# Craftsman 10" Radial Arm Saw 113-197751 Recall Kit Set-up



## tcwade (Sep 24, 2012)

I have an old Craftsman 10" Radial Arm Saw 113.197751 and got a recall set-up kit.

The directions state to "unlock the bevel lock lever" and then "move the index pin to the left," in order to "rotate the saw to the left."

I am able to unlock the bevel lock lever, but when I move the index pin to the left as far as it will move (about an eighth of a circle), I am unable to rotate the saw.

How far is the index pin supposed to move? What does it's movement look like?
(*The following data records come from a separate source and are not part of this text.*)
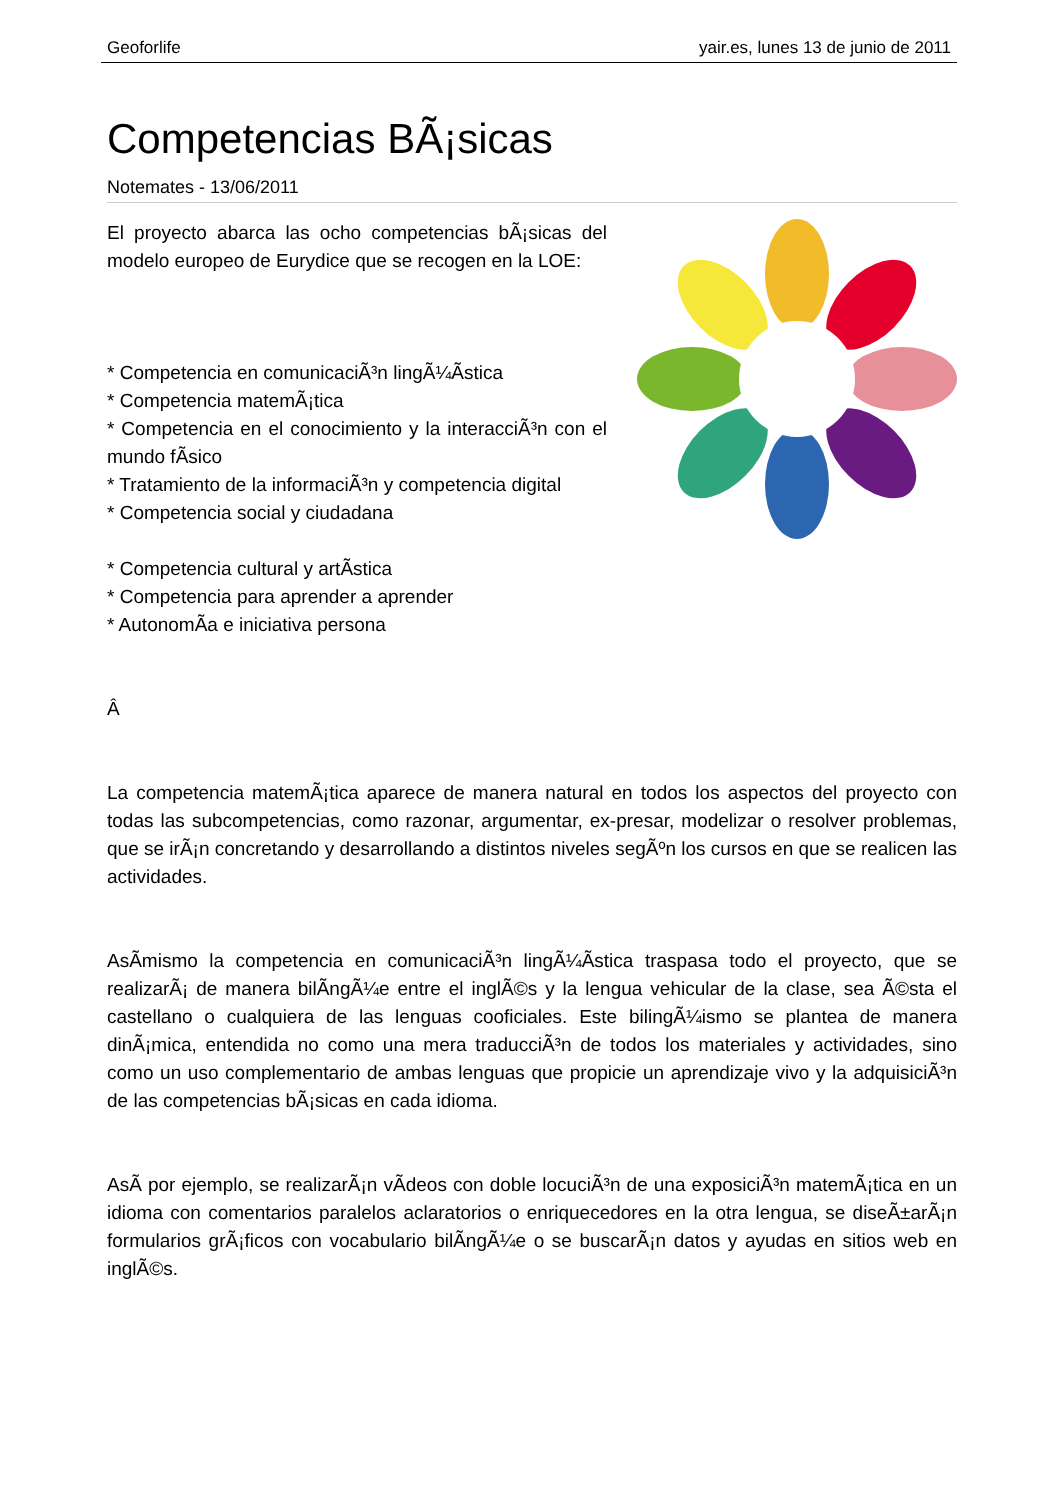Geoforlife yair.es, lunes 13 de junio de 2011
Competencias BÃ¡sicas
Notemates - 13/06/2011
El proyecto abarca las ocho competencias bÃ¡sicas del modelo europeo de Eurydice que se recogen en la LOE:
* Competencia en comunicaciÃ³n lingÃ¼Ã­stica
* Competencia matemÃ¡tica
* Competencia en el conocimiento y la interacciÃ³n con el mundo fÃ­sico
* Tratamiento de la informaciÃ³n y competencia digital
* Competencia social y ciudadana
* Competencia cultural y artÃ­stica
* Competencia para aprender a aprender
* AutonomÃ­a e iniciativa persona
Â
La competencia matemÃ¡tica aparece de manera natural en todos los aspectos del proyecto con todas las subcompetencias, como razonar, argumentar, ex-presar, modelizar o resolver problemas, que se irÃ¡n concretando y desarrollando a distintos niveles segÃºn los cursos en que se realicen las actividades.
AsÃ­mismo la competencia en comunicaciÃ³n lingÃ¼Ã­stica traspasa todo el proyecto, que se realizarÃ¡ de manera bilÃ­ngÃ¼e entre el inglÃ©s y la lengua vehicular de la clase, sea Ã©sta el castellano o cualquiera de las lenguas cooficiales. Este bilingÃ¼ismo se plantea de manera dinÃ¡mica, entendida no como una mera traducciÃ³n de todos los materiales y actividades, sino como un uso complementario de ambas lenguas que propicie un aprendizaje vivo y la adquisiciÃ³n de las competencias bÃ¡sicas en cada idioma.
AsÃ­ por ejemplo, se realizarÃ¡n vÃ­deos con doble locuciÃ³n de una exposiciÃ³n matemÃ¡tica en un idioma con comentarios paralelos aclaratorios o enriquecedores en la otra lengua, se diseÃ±arÃ¡n formularios grÃ¡ficos con vocabulario bilÃ­ngÃ¼e o se buscarÃ¡n datos y ayudas en sitios web en inglÃ©s.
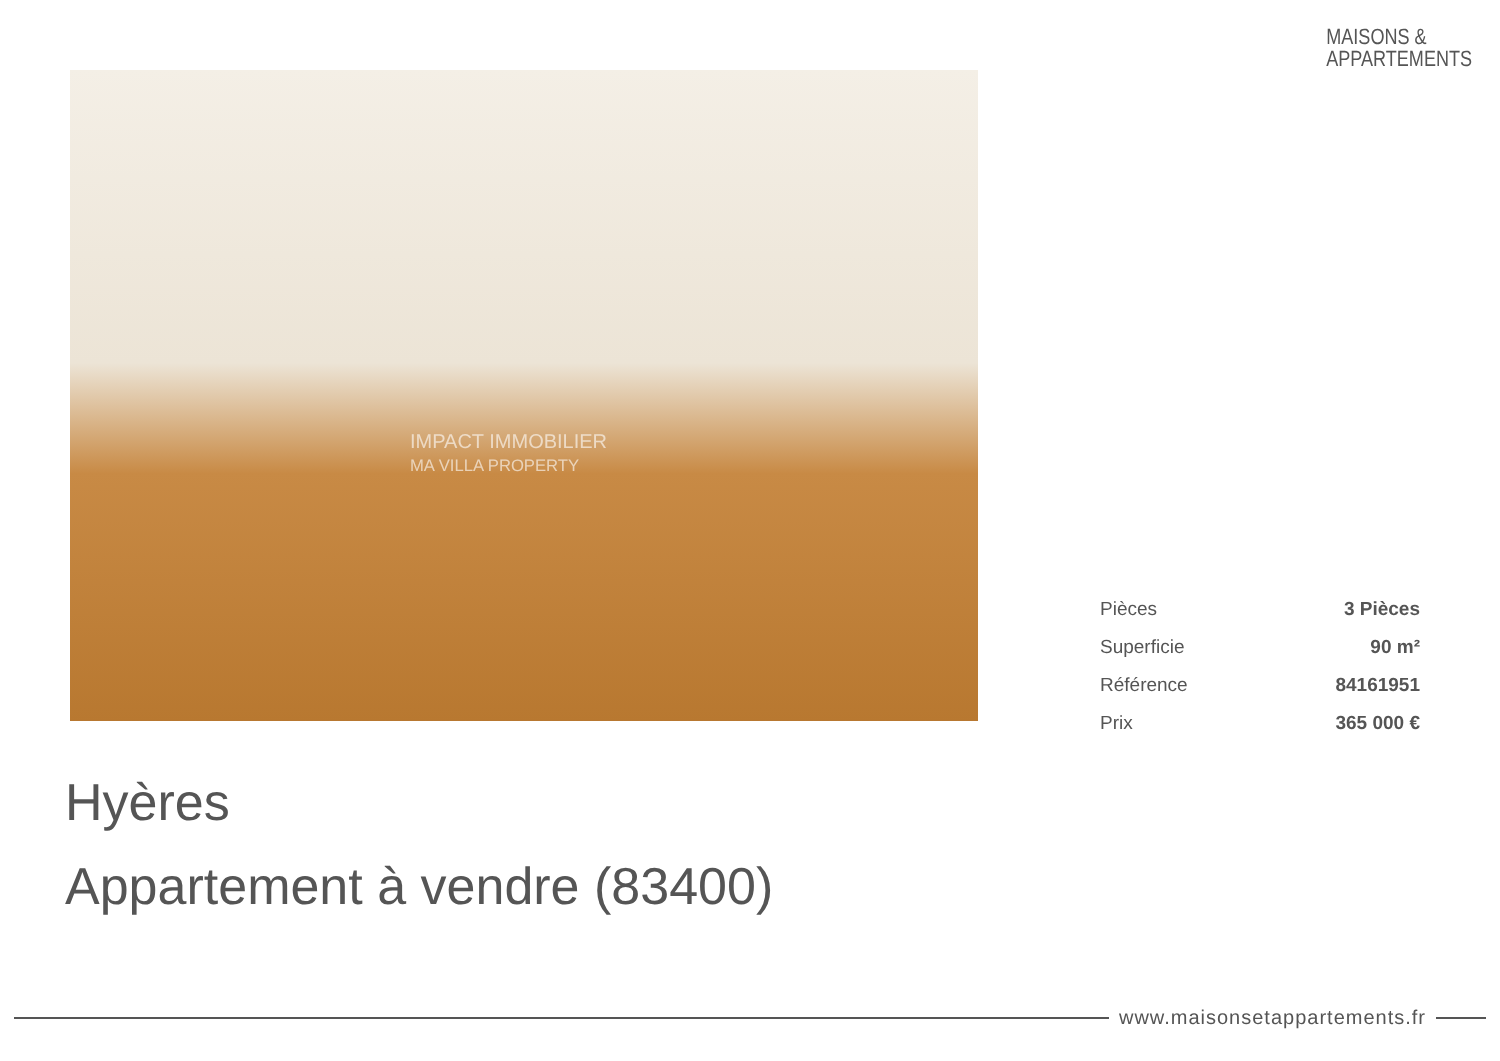MAISONS &
APPARTEMENTS
IMPACT IMMOBILIER
MA VILLA PROPERTY
| Pièces | 3 Pièces |
| Superficie | 90 m² |
| Référence | 84161951 |
| Prix | 365 000 € |
Hyères
Appartement à vendre (83400)
www.maisonsetappartements.fr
What other issues may there be that prevent me from rotating the saw?

Thanks.


----------



## woodnthings (Jan 24, 2009)

*Does it look like this*

The bevel lock is a spring loaded handle with a sloped detent. When you rotate the knob outward, it rises up out of the detent. You can then tilt the saw carriage...after you unlock it of course....middle photo:


----------



## tcwade (Sep 24, 2012)

Thank you for your reply, woodthings.

Your pictures seem to show my problem.

The pin does not lift up along the bevel as I move it to the left. It just turns a bit at the same horizontal level.

I will tap it when I turn it to the left and see if it will move up.

Any other thoughts or suggestions would be appreciated.

Thank you.


----------



## dodgeboy77 (Mar 18, 2009)

I did the upgrade to a slightly newer Craftsman RAS but I still had trouble moving some of the lock pins. It turned out that the factory lithium grease had turned into lithium glue through the years. I had to disassemble everything, scrape off the lithium residue then re-lube.

Bill


----------